3. Zu den börsenspezifischen Risiken gehören Abhebungsstopps oder KYC-bezogene Kontosperren, die eine rechtzeitige Kapitalumschichtung nach der Umsetzung einer BTD-Entscheidung verhindern.

4. On-Chain-Daten zeigen, dass über 68 % der BTD-Einträge, die während des Ethereum-Absturzes im Mai 2021 getätigt wurden, innerhalb von 12 Stunden nach dem niedrigsten Intraday-Wert erfolgten – viele dieser Käufer sahen sich mit weiteren Abwärtsbewegungen konfrontiert, bevor die Erholung einsetzte.

Technische Ausführungs-Frameworks

1. Bei der Mittelung der Dollarkosten in einen Rückgang wird das Kapital auf drei oder mehr vordefinierte Preisschwellen aufgeteilt, anstatt alle Mittel auf einmal einzusetzen.

2. Die Analyse des volumengewichteten Durchschnittspreises (VWAP) hilft zu erkennen, ob ein Rückgang mit institutionellen Akkumulationszonen oder lediglich einer Kapitulation des Einzelhandels zusammenfällt.

3. Die Umkehrung der Futures-Finanzierungsrate – wenn die negative Finanzierung länger als 48 aufeinanderfolgende Stunden anhält – geht häufig einer anhaltenden BTD-Momentum voraus, da gehebelte Long-Positionen massenhaft liquidiert werden.

4. Wallet-Clustering-Techniken zeigen, ob Adressen, die sich bei Abschwüngen ansammeln, zu bekannten Börsen-Wallets, Mining-Pools oder langfristigen Hodlern gehören – diese Unterscheidung gibt Aufschluss über die Überzeugung hinter dem Schritt.

Häufig gestellte Fragen

Q1. Funktioniert „Buying the Dip“ für alle Kryptowährungen gleich gut?
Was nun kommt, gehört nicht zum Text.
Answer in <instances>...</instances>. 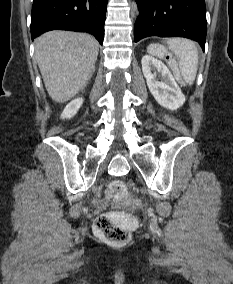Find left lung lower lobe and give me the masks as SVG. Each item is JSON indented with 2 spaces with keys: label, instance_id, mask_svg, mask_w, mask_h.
<instances>
[{
  "label": "left lung lower lobe",
  "instance_id": "0a47b994",
  "mask_svg": "<svg viewBox=\"0 0 233 284\" xmlns=\"http://www.w3.org/2000/svg\"><path fill=\"white\" fill-rule=\"evenodd\" d=\"M139 16L135 42L148 36H180L199 42L204 50L207 22L204 0H136Z\"/></svg>",
  "mask_w": 233,
  "mask_h": 284
}]
</instances>
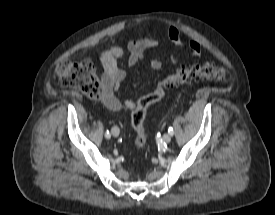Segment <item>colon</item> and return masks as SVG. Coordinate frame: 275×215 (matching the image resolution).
Wrapping results in <instances>:
<instances>
[{
    "label": "colon",
    "instance_id": "1",
    "mask_svg": "<svg viewBox=\"0 0 275 215\" xmlns=\"http://www.w3.org/2000/svg\"><path fill=\"white\" fill-rule=\"evenodd\" d=\"M60 82L65 87L78 89L88 98L96 99L102 94V86L97 78L91 61L63 60L57 66ZM230 72L223 66L205 62L190 67H182L175 73L168 75L157 83L155 89L148 95L141 97L131 115V124L136 133L134 145L137 150L142 149L147 142V131L144 126L148 107L159 101L166 89L176 88L191 81L215 80L227 82Z\"/></svg>",
    "mask_w": 275,
    "mask_h": 215
}]
</instances>
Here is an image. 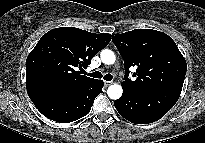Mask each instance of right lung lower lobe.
Listing matches in <instances>:
<instances>
[{
    "label": "right lung lower lobe",
    "mask_w": 205,
    "mask_h": 143,
    "mask_svg": "<svg viewBox=\"0 0 205 143\" xmlns=\"http://www.w3.org/2000/svg\"><path fill=\"white\" fill-rule=\"evenodd\" d=\"M102 88L103 81L95 80L71 90L36 88L28 89L27 93L45 117L56 122L69 123L89 113Z\"/></svg>",
    "instance_id": "obj_1"
}]
</instances>
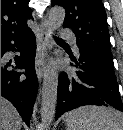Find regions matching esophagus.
I'll use <instances>...</instances> for the list:
<instances>
[{
	"instance_id": "34e87169",
	"label": "esophagus",
	"mask_w": 123,
	"mask_h": 130,
	"mask_svg": "<svg viewBox=\"0 0 123 130\" xmlns=\"http://www.w3.org/2000/svg\"><path fill=\"white\" fill-rule=\"evenodd\" d=\"M51 25L47 19H43L40 24L39 40L35 60V70L39 80L42 79L46 68L47 49L50 46Z\"/></svg>"
}]
</instances>
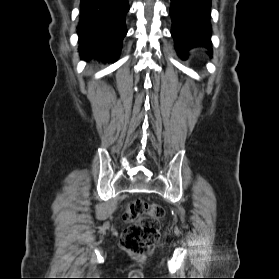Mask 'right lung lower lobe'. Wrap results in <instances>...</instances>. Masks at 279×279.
<instances>
[{"label": "right lung lower lobe", "instance_id": "1", "mask_svg": "<svg viewBox=\"0 0 279 279\" xmlns=\"http://www.w3.org/2000/svg\"><path fill=\"white\" fill-rule=\"evenodd\" d=\"M78 25L80 54L115 61L127 33L128 0H81Z\"/></svg>", "mask_w": 279, "mask_h": 279}]
</instances>
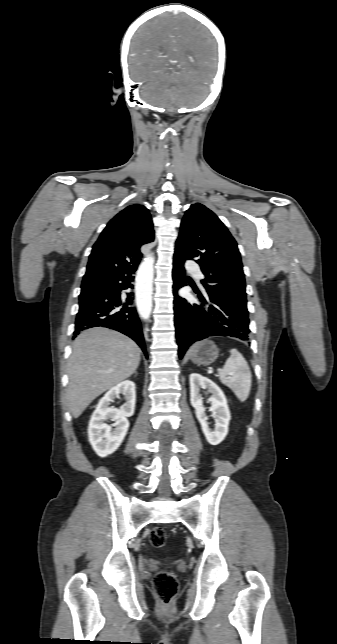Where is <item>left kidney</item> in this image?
I'll use <instances>...</instances> for the list:
<instances>
[{"mask_svg": "<svg viewBox=\"0 0 337 644\" xmlns=\"http://www.w3.org/2000/svg\"><path fill=\"white\" fill-rule=\"evenodd\" d=\"M189 380L190 402L195 409L196 417L201 424L202 431L211 445H218L226 437L228 433V425L231 419L227 399L220 387L210 379L200 374L192 373L189 376ZM200 388L207 389L208 392L212 394L209 401L211 402V411L214 414L213 417L215 418L214 430L210 429L208 426V417L206 416L205 408L203 407V398L200 395Z\"/></svg>", "mask_w": 337, "mask_h": 644, "instance_id": "obj_1", "label": "left kidney"}]
</instances>
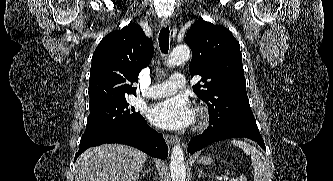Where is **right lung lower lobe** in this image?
<instances>
[{
  "label": "right lung lower lobe",
  "mask_w": 333,
  "mask_h": 181,
  "mask_svg": "<svg viewBox=\"0 0 333 181\" xmlns=\"http://www.w3.org/2000/svg\"><path fill=\"white\" fill-rule=\"evenodd\" d=\"M104 143L125 144L138 148L152 157L167 158L168 147L163 136L151 129L143 117L126 127L82 136L75 158L89 147Z\"/></svg>",
  "instance_id": "obj_1"
}]
</instances>
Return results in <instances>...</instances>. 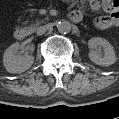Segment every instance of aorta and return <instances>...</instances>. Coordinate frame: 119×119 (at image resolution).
<instances>
[{
    "instance_id": "aorta-1",
    "label": "aorta",
    "mask_w": 119,
    "mask_h": 119,
    "mask_svg": "<svg viewBox=\"0 0 119 119\" xmlns=\"http://www.w3.org/2000/svg\"><path fill=\"white\" fill-rule=\"evenodd\" d=\"M57 28L60 33L66 34L71 31L72 26L69 21H62L58 23Z\"/></svg>"
}]
</instances>
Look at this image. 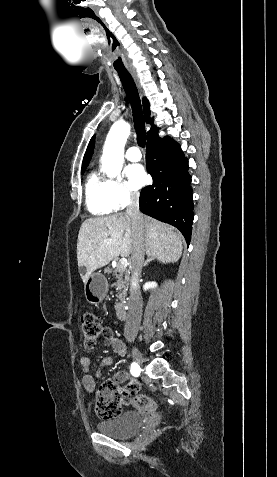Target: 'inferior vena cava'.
<instances>
[{
    "label": "inferior vena cava",
    "mask_w": 277,
    "mask_h": 477,
    "mask_svg": "<svg viewBox=\"0 0 277 477\" xmlns=\"http://www.w3.org/2000/svg\"><path fill=\"white\" fill-rule=\"evenodd\" d=\"M126 214L131 218L133 228L132 275L130 288L129 311L125 323L124 335L128 340L136 337L141 316L142 301L140 297V277L144 265V222L139 211V193L132 192Z\"/></svg>",
    "instance_id": "1"
}]
</instances>
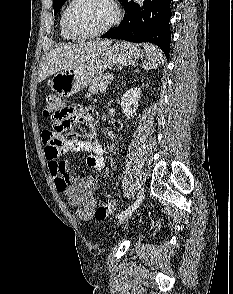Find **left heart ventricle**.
Masks as SVG:
<instances>
[{"label": "left heart ventricle", "instance_id": "obj_1", "mask_svg": "<svg viewBox=\"0 0 233 294\" xmlns=\"http://www.w3.org/2000/svg\"><path fill=\"white\" fill-rule=\"evenodd\" d=\"M112 16L103 0H79L70 10L68 24L78 34L95 32L104 27Z\"/></svg>", "mask_w": 233, "mask_h": 294}]
</instances>
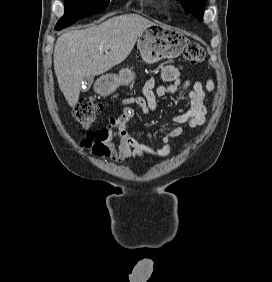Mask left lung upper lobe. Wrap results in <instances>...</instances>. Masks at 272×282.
I'll return each instance as SVG.
<instances>
[{
    "label": "left lung upper lobe",
    "mask_w": 272,
    "mask_h": 282,
    "mask_svg": "<svg viewBox=\"0 0 272 282\" xmlns=\"http://www.w3.org/2000/svg\"><path fill=\"white\" fill-rule=\"evenodd\" d=\"M186 12H191L197 19L203 20L207 0H178Z\"/></svg>",
    "instance_id": "obj_1"
}]
</instances>
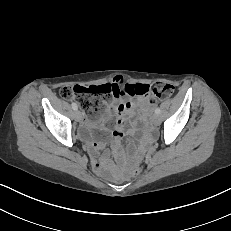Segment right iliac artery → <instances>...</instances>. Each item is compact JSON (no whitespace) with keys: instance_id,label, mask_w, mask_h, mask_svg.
<instances>
[{"instance_id":"obj_1","label":"right iliac artery","mask_w":231,"mask_h":231,"mask_svg":"<svg viewBox=\"0 0 231 231\" xmlns=\"http://www.w3.org/2000/svg\"><path fill=\"white\" fill-rule=\"evenodd\" d=\"M72 108L74 109V110H77L78 109V106H77V104L76 103H72Z\"/></svg>"}]
</instances>
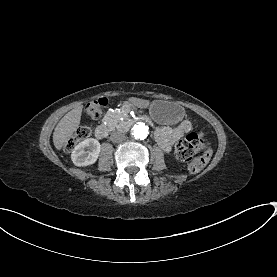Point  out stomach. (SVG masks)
<instances>
[{"instance_id": "1", "label": "stomach", "mask_w": 277, "mask_h": 277, "mask_svg": "<svg viewBox=\"0 0 277 277\" xmlns=\"http://www.w3.org/2000/svg\"><path fill=\"white\" fill-rule=\"evenodd\" d=\"M132 103L138 107H149L152 118L160 124L173 125L183 119L184 108L177 103L163 100L152 102L140 99H132Z\"/></svg>"}]
</instances>
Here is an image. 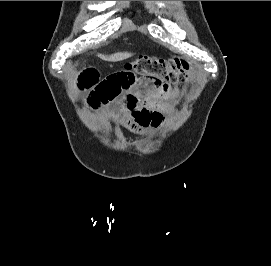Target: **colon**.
Returning a JSON list of instances; mask_svg holds the SVG:
<instances>
[{"label": "colon", "mask_w": 271, "mask_h": 266, "mask_svg": "<svg viewBox=\"0 0 271 266\" xmlns=\"http://www.w3.org/2000/svg\"><path fill=\"white\" fill-rule=\"evenodd\" d=\"M141 75L154 76L162 81H186L190 77L187 66L157 57L143 56L127 65Z\"/></svg>", "instance_id": "obj_1"}]
</instances>
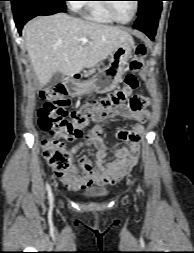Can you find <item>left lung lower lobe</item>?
<instances>
[{
  "mask_svg": "<svg viewBox=\"0 0 194 253\" xmlns=\"http://www.w3.org/2000/svg\"><path fill=\"white\" fill-rule=\"evenodd\" d=\"M163 0H155L147 4V6L138 14L134 27L154 38L159 22Z\"/></svg>",
  "mask_w": 194,
  "mask_h": 253,
  "instance_id": "left-lung-lower-lobe-1",
  "label": "left lung lower lobe"
}]
</instances>
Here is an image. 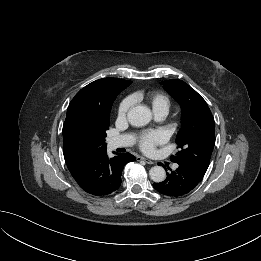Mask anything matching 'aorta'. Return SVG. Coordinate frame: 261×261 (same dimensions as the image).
I'll return each mask as SVG.
<instances>
[{"label": "aorta", "instance_id": "762f6f07", "mask_svg": "<svg viewBox=\"0 0 261 261\" xmlns=\"http://www.w3.org/2000/svg\"><path fill=\"white\" fill-rule=\"evenodd\" d=\"M129 123L135 127H142L147 125L152 119V113L149 108L145 106L132 107L127 114ZM150 178L156 182H163L166 178L165 169L161 166H154L149 171Z\"/></svg>", "mask_w": 261, "mask_h": 261}]
</instances>
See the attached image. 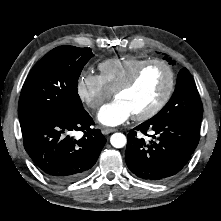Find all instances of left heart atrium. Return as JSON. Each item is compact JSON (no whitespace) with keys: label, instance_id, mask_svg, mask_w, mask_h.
Wrapping results in <instances>:
<instances>
[{"label":"left heart atrium","instance_id":"obj_1","mask_svg":"<svg viewBox=\"0 0 221 221\" xmlns=\"http://www.w3.org/2000/svg\"><path fill=\"white\" fill-rule=\"evenodd\" d=\"M132 116L130 108L120 99L104 105L98 113V120L106 126H117Z\"/></svg>","mask_w":221,"mask_h":221}]
</instances>
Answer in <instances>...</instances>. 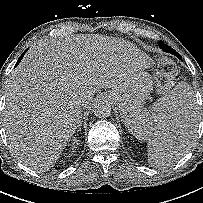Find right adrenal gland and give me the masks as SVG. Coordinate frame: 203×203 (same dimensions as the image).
Instances as JSON below:
<instances>
[{
    "label": "right adrenal gland",
    "instance_id": "right-adrenal-gland-1",
    "mask_svg": "<svg viewBox=\"0 0 203 203\" xmlns=\"http://www.w3.org/2000/svg\"><path fill=\"white\" fill-rule=\"evenodd\" d=\"M82 126V123H80L79 125H78V128H79V130L78 131H80V127Z\"/></svg>",
    "mask_w": 203,
    "mask_h": 203
}]
</instances>
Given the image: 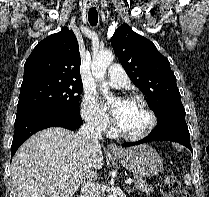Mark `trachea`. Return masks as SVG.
Listing matches in <instances>:
<instances>
[{
  "label": "trachea",
  "mask_w": 209,
  "mask_h": 197,
  "mask_svg": "<svg viewBox=\"0 0 209 197\" xmlns=\"http://www.w3.org/2000/svg\"><path fill=\"white\" fill-rule=\"evenodd\" d=\"M88 20L91 26H96L98 23V12L96 8L92 7L88 12Z\"/></svg>",
  "instance_id": "3493384b"
}]
</instances>
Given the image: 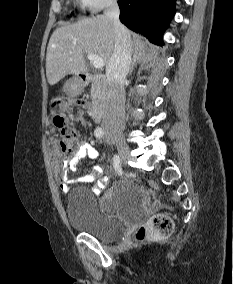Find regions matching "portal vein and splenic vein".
I'll return each instance as SVG.
<instances>
[{"label": "portal vein and splenic vein", "mask_w": 233, "mask_h": 284, "mask_svg": "<svg viewBox=\"0 0 233 284\" xmlns=\"http://www.w3.org/2000/svg\"><path fill=\"white\" fill-rule=\"evenodd\" d=\"M88 59L96 69H102L105 65L104 60L101 57H98L94 54H88L87 55Z\"/></svg>", "instance_id": "18ae733b"}]
</instances>
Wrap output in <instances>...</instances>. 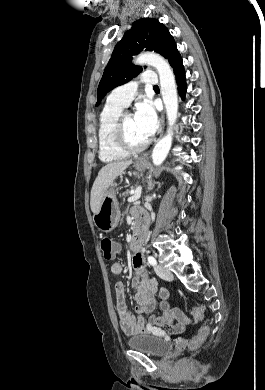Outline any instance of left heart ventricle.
Masks as SVG:
<instances>
[{
  "mask_svg": "<svg viewBox=\"0 0 265 390\" xmlns=\"http://www.w3.org/2000/svg\"><path fill=\"white\" fill-rule=\"evenodd\" d=\"M124 129L127 139L132 145L137 146L146 141V139L139 132L132 115H128L125 118Z\"/></svg>",
  "mask_w": 265,
  "mask_h": 390,
  "instance_id": "1",
  "label": "left heart ventricle"
}]
</instances>
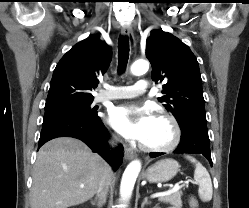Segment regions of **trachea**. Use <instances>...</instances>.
<instances>
[{
    "label": "trachea",
    "instance_id": "3493384b",
    "mask_svg": "<svg viewBox=\"0 0 249 208\" xmlns=\"http://www.w3.org/2000/svg\"><path fill=\"white\" fill-rule=\"evenodd\" d=\"M129 58V39L127 36H120L118 40V72L123 73L126 69Z\"/></svg>",
    "mask_w": 249,
    "mask_h": 208
}]
</instances>
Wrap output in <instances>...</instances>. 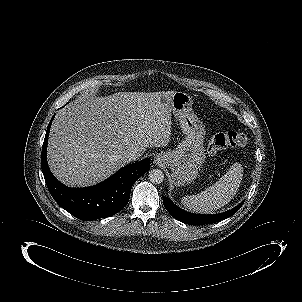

Nein. Token mit schwacher Entwicklungsaktivität, geringen täglich aktiven Adressen oder zentralisierter Token-Verteilung weisen nach Rückgängen eine schlechte Mittelwertumkehr auf – historische Daten zeigen, dass sich nur 39 % der Top-50-Coins nach Marktkapitalisierung innerhalb von 90 Tagen nach dem Rückgang vollständig erholt haben.

Q2. Wie hängen Stablecoin-Zuflüsse mit BTD-Verhalten zusammen? On-Chain-Analysen zeigen, dass die an Börsen gehaltenen Stablecoin-Reserven 24 bis 48 Stunden vor Beginn größerer Einbrüche stark ansteigen – dies signalisiert einen vorbereitenden Kapitaleinsatz durch informierte Teilnehmer, die mit Volatilität rechnen.

Q3. Können Walbewegungen in der Kette ein BTD-Signal ungültig machen? Ja. Wenn große Inhaber während eines Rückgangs gleichzeitig Token an außerbörsliche Schalter oder Kühlhäuser übertragen, deutet dies eher auf einen strategischen Ausstieg als auf eine Anhäufung hin – solche Ströme korrelieren in 73 % der beobachteten Fälle mit längeren Abwärtsphasen.

Q4. Gibt es einen Zusammenhang zwischen der Twitter-Stimmung und der BTD-Timing-Genauigkeit? Die Stimmungspolaritätswerte von Twitter zeigen einen statistisch signifikanten umgekehrten Zusammenhang mit den 7-Tage-Forward-Renditen: In 61 % der Fälle, in denen BTC und ETH involviert sind, geht eine extreme Negativität (unter -0,8 auf einer Skala von -1 bis +1) einer positiven Preisbewegung voraus.